The study found that phosphorous load was overwhelming across an area that is home to 90% of the world’s human population. China leads the way, contributing 30% of the freshwater load, with India second at 8%, and the US third at 7%.
Moroccan Monopoly
It stands to reason that those countries—large populations, lots of agricultural land—would lead the way in amount of phosphates used. What’s problematic for the supply chain and food security is that most of the phosphorus endemic to those areas has been used up. While China, the US, and Russia do still have some natural phosphorus rock deposits, the vast majority are in North Africa. Counting its—very much disputed—claims to Western Sahara, Morocco controls three quarters of the world’s known phosphorus deposits. As other countries exhaust theirs, the percentage under Moroccan control will continue to rise.
Societies have historically had a few solutions to scarcity of resources. One is finding an alternative. Another is war for control of what remains. Plenty of blood has been shed over fossil fuels, but now societies are beginning to adopt the solution of finding alternatives such as wind and solar energy. There’s no alternative to phosphorous. Prices have tripled since the 1990s as demand has risen and supply has dwindled. Growing food demand will exacerbate the issue. The potential for violence will grow along with it. Look no further than Morocco’s occupation of Western Sahara.
“I’ve been to 70 countries, including Iraq under Saddam and Indonesia under Suharto,” Stephen Zunes, an international studies professor at the University of San Francisco, told the Atlantic in 2016. Western Sahara “is the worst police state that I’ve ever seen.”
Waste Management
So, we’re running low on phosphorus, and the biggest known source of what’s left is problematic “conflict phosphates.” What’s the solution? We can’t make more phosphorus, but we can recycle it. Put delicately, the answer is within you. Though the recommended daily intake of phosphorous is about 1.2 grams per person per day, we use an average of more than 60 grams per person per day. Even accounting for the loss, we’re consuming more than our bodies need and absorb. The excess comes out in our excrement. It’s also in animal manure and in food waste.
Recycling these in the form of fertilizer in a closed-loop phosphorus system could prevent almost 2 billion kilograms of phosphorous per year in the US from being lost. To improve recovery, agricultural scientists and wastewater managers are teaming up to develop methods of capturing phosphates in the sewage system. Ag scientists are also working with farmers to rotate soil and plant crops that use phosphorous more efficiently.

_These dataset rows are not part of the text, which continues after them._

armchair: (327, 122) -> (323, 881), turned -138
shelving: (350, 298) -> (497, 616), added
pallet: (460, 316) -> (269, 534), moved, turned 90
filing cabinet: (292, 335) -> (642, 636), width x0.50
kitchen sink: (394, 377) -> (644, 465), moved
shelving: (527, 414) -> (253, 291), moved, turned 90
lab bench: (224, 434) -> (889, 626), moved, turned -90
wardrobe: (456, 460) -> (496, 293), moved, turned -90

“Increasing phosphorus use efficiency in agroecosystems must be a priority to reduce reliance on fertilizer and to minimize the effects on the environment,” Kimberley Schneider of Agriculture and Agri-Food Canada explained in the Journal of Environmental Quality. “There are many possibilities for the agricultural system to improve the use of phosphorus. The outcome will be an agroecosystem that still feeds the world, while protecting the natural resources that help us grow our food and live healthy lives.”
Phosphorus efficiency might be the furthest thing from your mind on a given day, but it will go a long way toward ensuring food security in the coming decades.